Aturan pelabelan di Indonesia merujuk pada PP No. 69 Tahun 1999. Didalam regulasi tersebut, diberitahukan bahwa label sekurang-kurangnya memberikan
informasi tentang nama produk, berat bersih, dan alamat produsen. Peraturan pemerintah tersebut juga mengatur tentang pencantuman klaim
halal. Di Indonesia yang mayoritas penduduknya muslim, klaim halal sangat berguna sebagai jaminan produk tersebut aman sesuai syariah islam. Setelah
proses pelabelan dilakukan, produk siap didistribusikan ke konsumen.
9
Distribusi dilakukan dalam keadaan beku untuk jenis sosis mentah dan emulsi sedangkan jenis sosis matang dan fermentasi dapat didistribusi tanpa proses
pembekuan.
B. EVALUASI SENSORI
1. Definisi Evaluasi Sensori Produk Pangan
IFT Sensory evaluation Division 1974 mendefinisikan evaluasi sensori sebagai suatu disiplin ilmu yang digunakan untuk menimbulkan, mengukur,
menganalisa, dan menginterpretasikan reaksi terhadap bahan pangan atau material yang diterima oleh indra penglihatan, penciuman, pencicip, peraba,
dan pendengaran. Alat ukur yang digunakan adalah lima indra yang dimiliki manusia. Evaluasi sensori sangat berguna dalam proses evaluasi produk yang
akan dikonsumsi oleh manusia. Awalnya evaluasi sensori dikembangkan untuk mempelajari reaksi indra
manusia terhadap produk pangan. Reaksi yang dimaksud biasanya dijabarkan dalam bentuk penilaian angka terhadap stimulus yang ditimbulkan dari
produk. Dengan berkembangnya ilmu pengetahuan, evaluasi sensori produk pangan digunakan sebagai alat untuk mengetahui penerimaan konsumen
terhadap produk baru, memprediksi keinginan konsumen dimasa mendatang, dan memberi gambaran pengembangan produk baru Ruan dan Zeng, 2004.

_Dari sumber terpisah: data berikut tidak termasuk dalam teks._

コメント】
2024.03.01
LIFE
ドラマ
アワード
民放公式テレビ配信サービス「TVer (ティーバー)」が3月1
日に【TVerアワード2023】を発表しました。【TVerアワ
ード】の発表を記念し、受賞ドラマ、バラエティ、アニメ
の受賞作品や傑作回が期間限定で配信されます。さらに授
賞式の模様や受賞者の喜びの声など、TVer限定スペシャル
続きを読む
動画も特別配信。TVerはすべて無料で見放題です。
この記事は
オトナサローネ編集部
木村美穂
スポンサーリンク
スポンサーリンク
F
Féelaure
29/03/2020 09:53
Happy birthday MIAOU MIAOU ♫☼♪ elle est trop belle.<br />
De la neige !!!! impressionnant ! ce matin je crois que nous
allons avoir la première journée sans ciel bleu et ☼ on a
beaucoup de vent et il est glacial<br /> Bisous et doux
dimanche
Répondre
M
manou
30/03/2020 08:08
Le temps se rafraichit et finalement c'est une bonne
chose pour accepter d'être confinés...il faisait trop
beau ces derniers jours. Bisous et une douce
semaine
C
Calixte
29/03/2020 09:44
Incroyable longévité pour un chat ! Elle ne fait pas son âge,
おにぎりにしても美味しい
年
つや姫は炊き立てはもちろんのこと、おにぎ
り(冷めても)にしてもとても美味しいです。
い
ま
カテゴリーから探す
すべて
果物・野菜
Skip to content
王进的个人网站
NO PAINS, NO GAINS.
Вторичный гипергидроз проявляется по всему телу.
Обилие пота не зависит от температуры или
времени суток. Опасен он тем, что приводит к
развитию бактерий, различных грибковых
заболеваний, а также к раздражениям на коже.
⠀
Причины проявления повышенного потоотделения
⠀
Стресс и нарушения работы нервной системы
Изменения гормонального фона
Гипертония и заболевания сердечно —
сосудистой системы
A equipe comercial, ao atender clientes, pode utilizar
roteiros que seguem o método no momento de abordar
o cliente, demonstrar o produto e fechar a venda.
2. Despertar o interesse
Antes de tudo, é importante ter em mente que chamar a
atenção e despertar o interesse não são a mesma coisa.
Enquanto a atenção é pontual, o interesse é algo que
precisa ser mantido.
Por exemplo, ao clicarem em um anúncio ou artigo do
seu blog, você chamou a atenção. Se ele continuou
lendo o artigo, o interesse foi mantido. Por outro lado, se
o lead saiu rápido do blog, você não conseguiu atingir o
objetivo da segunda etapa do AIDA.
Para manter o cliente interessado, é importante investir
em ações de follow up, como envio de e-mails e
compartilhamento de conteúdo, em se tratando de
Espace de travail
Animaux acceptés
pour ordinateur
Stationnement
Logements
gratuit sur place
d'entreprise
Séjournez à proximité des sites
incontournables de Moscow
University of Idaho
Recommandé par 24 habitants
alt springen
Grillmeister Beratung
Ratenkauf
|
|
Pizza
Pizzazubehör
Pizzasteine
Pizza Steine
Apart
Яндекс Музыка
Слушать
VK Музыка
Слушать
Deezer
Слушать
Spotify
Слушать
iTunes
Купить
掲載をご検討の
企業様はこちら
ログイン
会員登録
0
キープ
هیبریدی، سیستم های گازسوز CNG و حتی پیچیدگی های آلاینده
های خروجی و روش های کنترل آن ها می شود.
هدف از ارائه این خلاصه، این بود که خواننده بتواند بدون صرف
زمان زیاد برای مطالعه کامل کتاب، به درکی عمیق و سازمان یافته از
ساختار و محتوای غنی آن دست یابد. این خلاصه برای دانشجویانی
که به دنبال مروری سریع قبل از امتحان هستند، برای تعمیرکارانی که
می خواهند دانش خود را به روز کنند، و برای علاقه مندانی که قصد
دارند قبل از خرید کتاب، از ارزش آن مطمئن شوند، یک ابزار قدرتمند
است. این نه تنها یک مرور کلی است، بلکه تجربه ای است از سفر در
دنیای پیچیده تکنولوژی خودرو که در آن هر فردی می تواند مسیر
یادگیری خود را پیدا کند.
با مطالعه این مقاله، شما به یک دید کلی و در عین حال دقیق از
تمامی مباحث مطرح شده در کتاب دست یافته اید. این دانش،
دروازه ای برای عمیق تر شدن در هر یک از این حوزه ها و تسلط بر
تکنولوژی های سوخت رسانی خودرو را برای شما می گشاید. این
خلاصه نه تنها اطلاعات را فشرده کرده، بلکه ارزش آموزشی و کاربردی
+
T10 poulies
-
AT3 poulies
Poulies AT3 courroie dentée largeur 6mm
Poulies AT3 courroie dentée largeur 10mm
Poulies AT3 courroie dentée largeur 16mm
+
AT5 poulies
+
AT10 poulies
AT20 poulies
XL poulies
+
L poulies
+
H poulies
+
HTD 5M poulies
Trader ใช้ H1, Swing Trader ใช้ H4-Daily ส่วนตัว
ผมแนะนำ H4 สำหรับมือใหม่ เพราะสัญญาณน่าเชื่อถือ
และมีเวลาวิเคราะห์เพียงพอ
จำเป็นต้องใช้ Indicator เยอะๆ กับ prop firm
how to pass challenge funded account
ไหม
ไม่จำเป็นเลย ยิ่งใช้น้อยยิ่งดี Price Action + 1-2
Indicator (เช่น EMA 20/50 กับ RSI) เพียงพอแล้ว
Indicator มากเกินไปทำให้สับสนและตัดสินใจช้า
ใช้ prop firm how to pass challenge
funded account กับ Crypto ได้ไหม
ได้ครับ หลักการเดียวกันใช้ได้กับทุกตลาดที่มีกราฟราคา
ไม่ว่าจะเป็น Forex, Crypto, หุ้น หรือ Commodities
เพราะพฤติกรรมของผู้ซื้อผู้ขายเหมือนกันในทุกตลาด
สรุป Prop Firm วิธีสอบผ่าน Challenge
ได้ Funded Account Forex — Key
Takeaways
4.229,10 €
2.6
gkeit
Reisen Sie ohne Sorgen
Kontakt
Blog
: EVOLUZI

Evaluasi sensori dilakukan oleh satu atau lebih panelis. Panelis tersebut mengevaluasi sampel yang disediakan. Dalam praktek pelaksanaannya,
panelis sensori yang dilibatkan dibedakan berdasarkan latar belakang pengujian sensori. Menurut Ruan dan Zeng 2004, terdapat dua klasifikasi
kelas panelis berdasarkan latar belakang pengujian. Pertama adalah berdasarkan kebutuhan pengembangan produk dan kedua adalah berdasarkan
penelitian pasar. Klasifikasi pertama melibatkan panelis terlatih sedangkan klasifikasi kedua melibatkan konsumen secara umum.
Lebih terinci Meilgaard 1999 mengklasifikasikan pengujian sensori menjadi tiga kelompok besar berdasarkan tujuan pengujian. Kelompok
pertama adalah uji pembedaan. Tujuan uji pembedaan adalah untuk membuktikan dugaan adanya perbedaan diantara dua atau lebih produk.